Виктория принялась за акварели, едва оправившись после родов в прошлом месяце. Она сказала, что ее чрезвычайно вдохновляет известие о том, что книга достопочтенного Ворта («Методы разведения цветов, рекомендуемые тем, кто захочет украсить свой сад») полностью распродана и уже готовится дополнительный тираж.

Викарий утверждал, что иллюстрации, выгравированные и раскрашенные по рисункам леди Виктории Стоунвейл, обеспечили успех книги. Он хотел как можно скорее приняться за второй том, посвященный экзотическим цветам, которые можно вырастить в собственном саду.

Лукас пробрался мимо рядов роскошных причудливых растений в полном цвету, и его приветствовало ликующее агуканье младенца. Остановившись у коляски рядом с мольбертом, Лукас улыбнулся и подмигнул своему здоровяку сыну. Малыш казался символическим воплощением его заново расцветших земель.

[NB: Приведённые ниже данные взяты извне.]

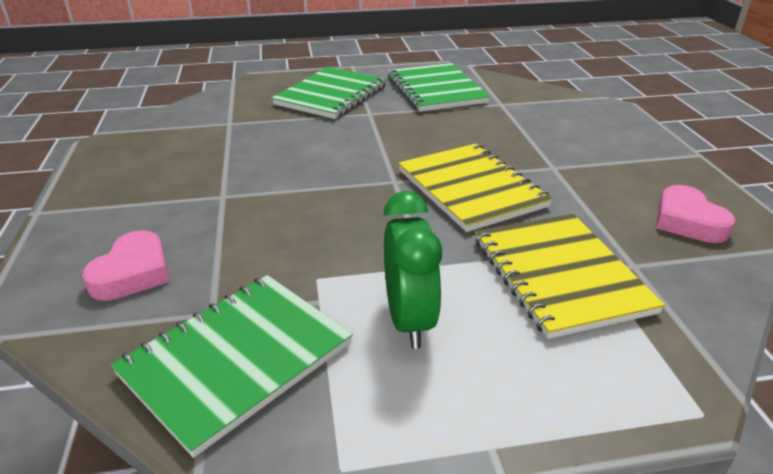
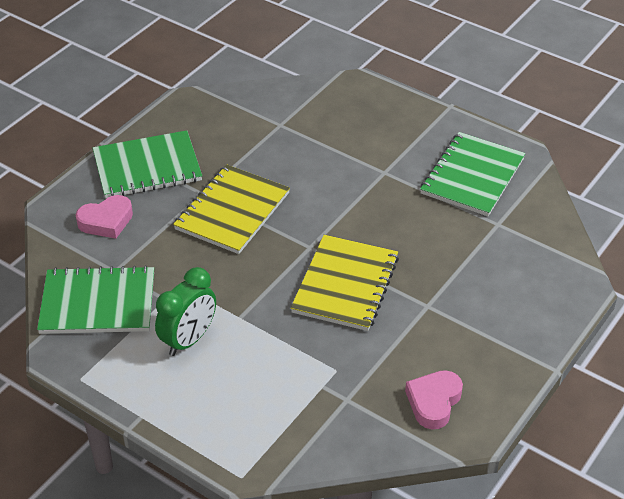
camera: 45 degrees right, 10 degrees up
green notebook [271,67,387,119] -> green notebook moved to [93,130,202,198]
yellow notebook [475,214,665,339] -> yellow notebook moved to [173,164,290,254]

Сад, раскинувшийся за окном, набухал бутонами и почками, поля пышно зеленели, обещая щедрый урожай. Наступил наконец благополучный год и для Стоунвейла — первый в цепи многих грядущих лет, обещал себе Лукас.

Он наклонился поцеловать свою жену, которая вовсю орудовала кисточкой. Лукас шутливо прикоснулся к оранжевому пятнышку на ее носу.

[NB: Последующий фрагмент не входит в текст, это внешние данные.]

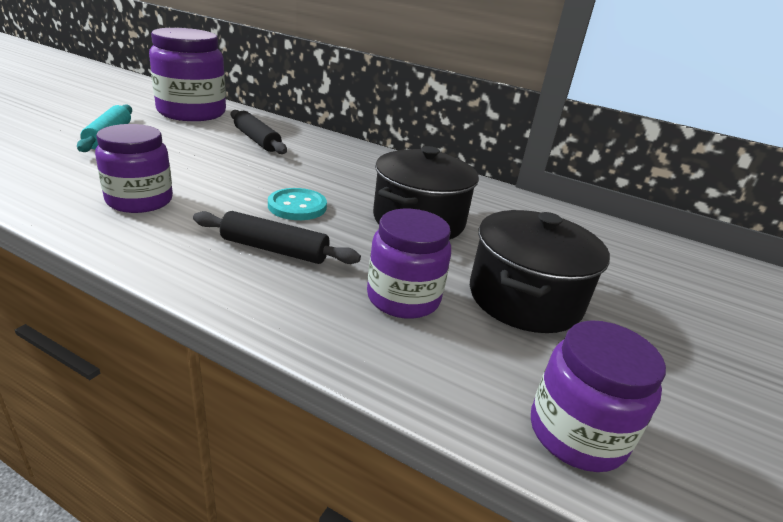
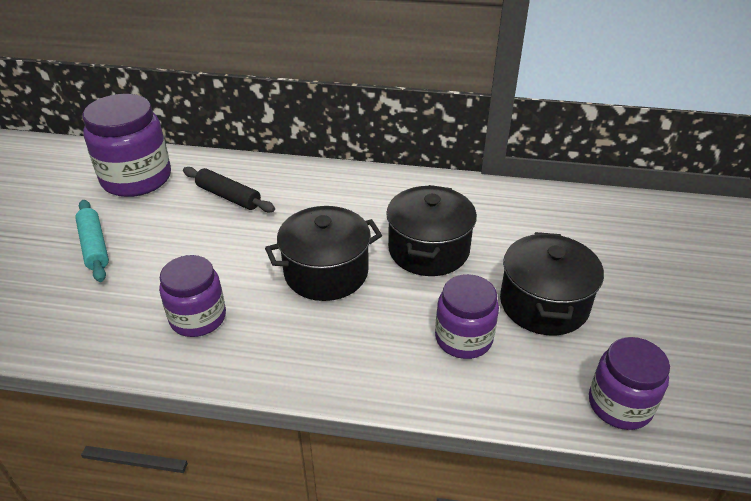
camera: 15 degrees left, 10 degrees up
black rolling pin [193,211,361,264] -> none
turquoise button [268,188,327,220] -> black pot [265,206,382,301]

— Что это у тебя в руке, Лукас? — спросила она, поглядывая на том в кожаном переплете, который принес с собой Лукас.

— Небольшой подарок, мадам. Я велел переплести для тебя один экземпляр твоей книги.

Виктория покраснела от радости и протянула руку:

— Это ведь не совсем «моя книга». Это творение достопочтенного мистера Ворта.

— Я открою тебе небольшой секрет, дорогая. Тетя Клео говорит, что люди покупают эту книгу не только из-за ученых рассуждений нашего викария, но и ради твоих замечательных иллюстраций.

Виктория оглядела книгу, провела рукой по кожаному переплету:

— Ох, сомневаюсь.

— Это истинная правда.

— Спасибо, Лукас. — Она поглядела на него глазами, полными любви. — В одном тетя Клео права: ты действительно умеешь делать такие подарки, которые нельзя купить ни за какие деньги.

Он улыбнулся своей мягкой чувственной улыбкой:

— Это ты, дорогая, дала мне гораздо больше, чем я мог рассчитывать, когда вышел на охоту за приданым.

— Знаешь ли, — пробормотала она, рассеянно нащупывая янтарный кулон у себя на шее, — наверное, Янтарному рыцарю и его леди уже пора отправиться на полуночную прогулку по Стоунвейлу.

Лукас застонал.

— Не прошло месяца после родов! Забудь об этом, любовь моя. — Он многозначительно оглянулся на сына. — У тебя есть теперь по ночам более важное дело.

— Ладно, не сегодня. Может быть, даже не завтра. Но скоро, скоро! — Она улыбнулась ему, и глаза ее засияли. — Ты же сам знаешь, как ты любишь потакать моим прихотям, Лукас.

— Настолько, что я до сих пор спрашиваю себя: кто же из нас капитулировал на самом-то деле? — пробормотал он, нежно проводя своими губами по ее губам.

Вместо ответа Виктория поцеловала его, и этот поцелуй сулил обоим целую жизнь необыкновенных полуночных приключений.